Keypoint coordinate data
[Start of Attachment]

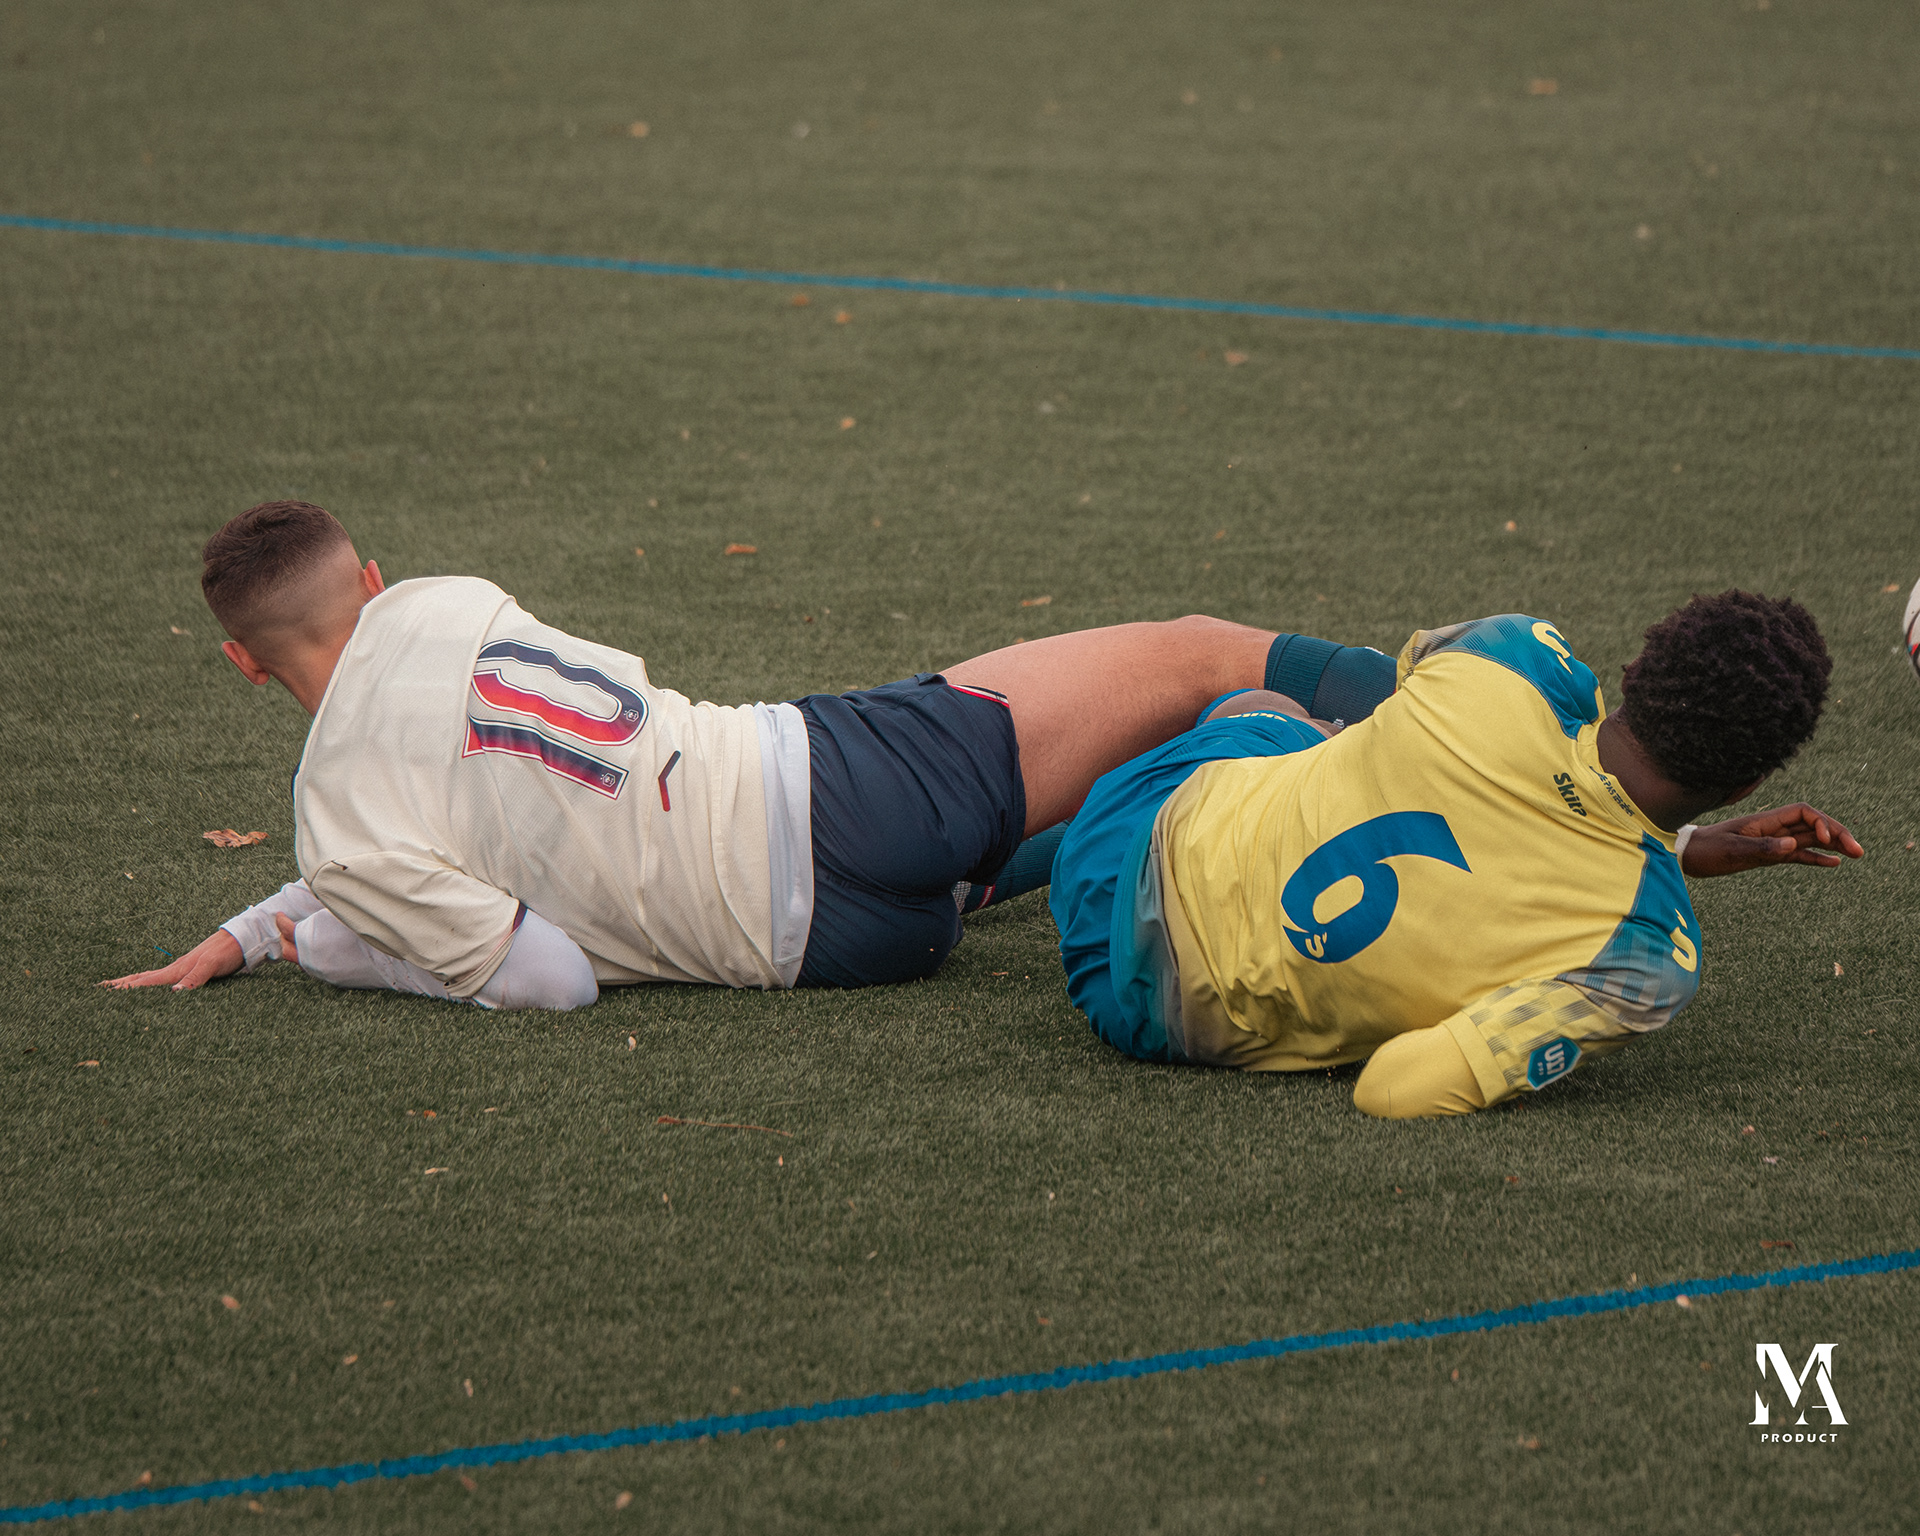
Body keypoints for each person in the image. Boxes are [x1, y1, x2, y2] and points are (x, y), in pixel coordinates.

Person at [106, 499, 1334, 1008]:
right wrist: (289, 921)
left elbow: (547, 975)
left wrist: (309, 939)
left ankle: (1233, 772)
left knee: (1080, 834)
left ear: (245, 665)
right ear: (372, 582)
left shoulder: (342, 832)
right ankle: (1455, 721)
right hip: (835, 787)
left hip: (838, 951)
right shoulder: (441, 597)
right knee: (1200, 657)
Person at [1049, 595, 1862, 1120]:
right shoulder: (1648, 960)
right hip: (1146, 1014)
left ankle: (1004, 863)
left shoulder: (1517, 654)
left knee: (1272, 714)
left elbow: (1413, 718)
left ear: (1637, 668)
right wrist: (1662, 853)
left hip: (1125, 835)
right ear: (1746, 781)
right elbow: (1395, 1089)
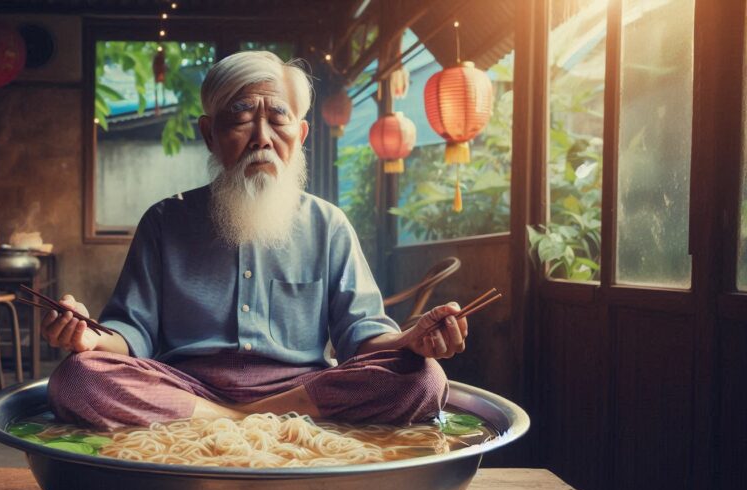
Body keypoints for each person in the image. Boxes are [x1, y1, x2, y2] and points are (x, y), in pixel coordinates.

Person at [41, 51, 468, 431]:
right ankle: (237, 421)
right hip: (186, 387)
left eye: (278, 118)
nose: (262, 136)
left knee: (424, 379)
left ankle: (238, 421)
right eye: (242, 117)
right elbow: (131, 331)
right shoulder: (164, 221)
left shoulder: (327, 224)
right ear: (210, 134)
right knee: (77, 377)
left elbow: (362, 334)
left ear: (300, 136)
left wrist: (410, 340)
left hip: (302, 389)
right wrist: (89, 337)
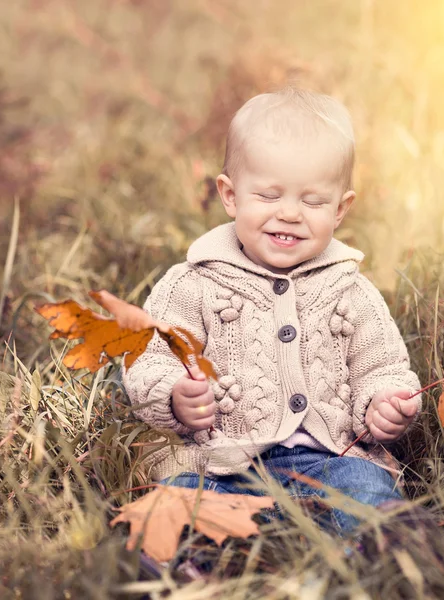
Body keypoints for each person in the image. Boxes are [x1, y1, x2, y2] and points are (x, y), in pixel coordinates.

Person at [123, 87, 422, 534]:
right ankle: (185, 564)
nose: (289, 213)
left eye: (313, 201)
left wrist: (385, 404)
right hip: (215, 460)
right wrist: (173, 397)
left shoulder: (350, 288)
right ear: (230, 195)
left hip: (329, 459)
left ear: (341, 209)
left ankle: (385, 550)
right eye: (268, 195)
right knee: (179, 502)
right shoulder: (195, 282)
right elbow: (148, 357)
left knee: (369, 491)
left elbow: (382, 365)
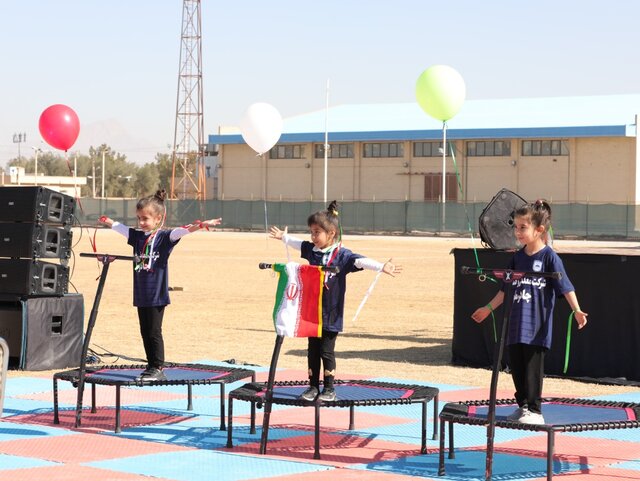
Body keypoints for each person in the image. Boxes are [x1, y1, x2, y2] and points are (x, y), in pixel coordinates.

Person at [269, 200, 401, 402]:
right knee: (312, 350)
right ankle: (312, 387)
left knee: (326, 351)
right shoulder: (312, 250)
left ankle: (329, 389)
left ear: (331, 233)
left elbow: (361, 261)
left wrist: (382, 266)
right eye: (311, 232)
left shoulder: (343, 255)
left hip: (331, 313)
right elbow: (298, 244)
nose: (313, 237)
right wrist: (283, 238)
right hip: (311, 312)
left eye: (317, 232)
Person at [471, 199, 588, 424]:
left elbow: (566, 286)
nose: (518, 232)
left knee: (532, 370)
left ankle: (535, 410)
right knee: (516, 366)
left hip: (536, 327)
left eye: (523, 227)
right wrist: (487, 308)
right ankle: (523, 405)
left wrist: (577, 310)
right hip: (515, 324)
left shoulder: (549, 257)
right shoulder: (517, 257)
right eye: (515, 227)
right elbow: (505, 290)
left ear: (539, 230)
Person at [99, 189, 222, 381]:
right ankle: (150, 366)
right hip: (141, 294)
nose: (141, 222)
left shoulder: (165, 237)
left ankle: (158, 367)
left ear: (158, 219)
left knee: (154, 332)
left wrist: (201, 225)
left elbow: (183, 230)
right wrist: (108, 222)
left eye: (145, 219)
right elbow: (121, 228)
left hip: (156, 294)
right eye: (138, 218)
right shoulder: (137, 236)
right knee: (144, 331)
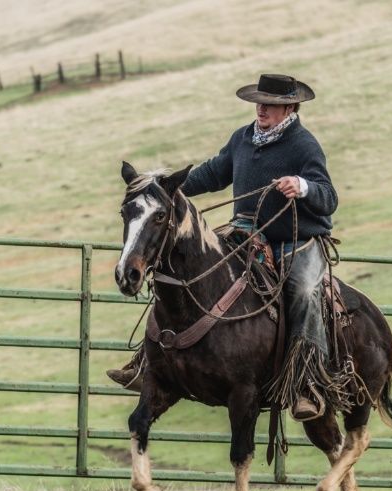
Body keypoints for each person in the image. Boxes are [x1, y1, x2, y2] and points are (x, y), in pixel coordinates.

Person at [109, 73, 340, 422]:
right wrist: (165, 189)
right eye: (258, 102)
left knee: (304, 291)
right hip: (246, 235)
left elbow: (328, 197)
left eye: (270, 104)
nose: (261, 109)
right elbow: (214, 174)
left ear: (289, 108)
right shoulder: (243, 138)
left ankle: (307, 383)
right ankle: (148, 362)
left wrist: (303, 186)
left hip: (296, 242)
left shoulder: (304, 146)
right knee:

[End of Attachment]

- _Work to be completed_
Taking the records above, print only and exactly the lines from the line with "nose: (262, 136)" to the line with "left ear: (158, 219)", both kept, and exclude pictures.

- _Output for this task_
nose: (262, 136)
left knee: (424, 379)
left ankle: (238, 421)
right eye: (242, 117)
right elbow: (131, 331)
right shoulder: (164, 221)
left shoulder: (327, 224)
right ear: (210, 134)
right knee: (77, 377)
left elbow: (362, 334)
left ear: (300, 136)
left wrist: (410, 340)
left hip: (302, 389)
right wrist: (89, 337)
Body keypoints for each person in the image. Boxes are [x1, y1, x2, y2] and points are (x, y), in pixel coordinates.

Person at [123, 87, 422, 534]:
right ankle: (185, 564)
nose: (289, 213)
left eye: (313, 201)
left wrist: (385, 404)
right hip: (215, 460)
right wrist: (173, 397)
left shoulder: (350, 288)
right ear: (230, 195)
left hip: (329, 459)
left ear: (341, 209)
left ankle: (385, 550)
right eye: (268, 195)
right knee: (179, 502)
right shoulder: (195, 282)
right elbow: (148, 357)
left knee: (369, 491)
left elbow: (382, 365)
Body keypoints for each person in the image. Boxes are [x1, y1, x2, y2] and points are (x, y), in pixel coordinates.

Person at [269, 200, 401, 402]:
right knee: (312, 350)
right ankle: (312, 387)
left knee: (326, 351)
right shoulder: (312, 250)
left ankle: (329, 389)
left ear: (331, 233)
left elbow: (361, 261)
left wrist: (382, 266)
right eye: (311, 232)
left shoulder: (343, 255)
left hip: (331, 313)
right elbow: (298, 244)
nose: (313, 237)
right wrist: (283, 238)
right hip: (311, 312)
left eye: (317, 232)
Person at [471, 199, 588, 424]:
left elbow: (566, 286)
nose: (518, 232)
left knee: (532, 370)
left ankle: (535, 410)
right knee: (516, 366)
left hip: (536, 327)
left eye: (523, 227)
right wrist: (487, 308)
right ankle: (523, 405)
left wrist: (577, 310)
right hip: (515, 324)
left shoulder: (549, 257)
right shoulder: (517, 257)
right eye: (515, 227)
right elbow: (505, 290)
left ear: (539, 230)
Person at [99, 189, 222, 381]:
right ankle: (150, 366)
right hip: (141, 294)
nose: (141, 222)
left shoulder: (165, 237)
left ankle: (158, 367)
left ear: (158, 219)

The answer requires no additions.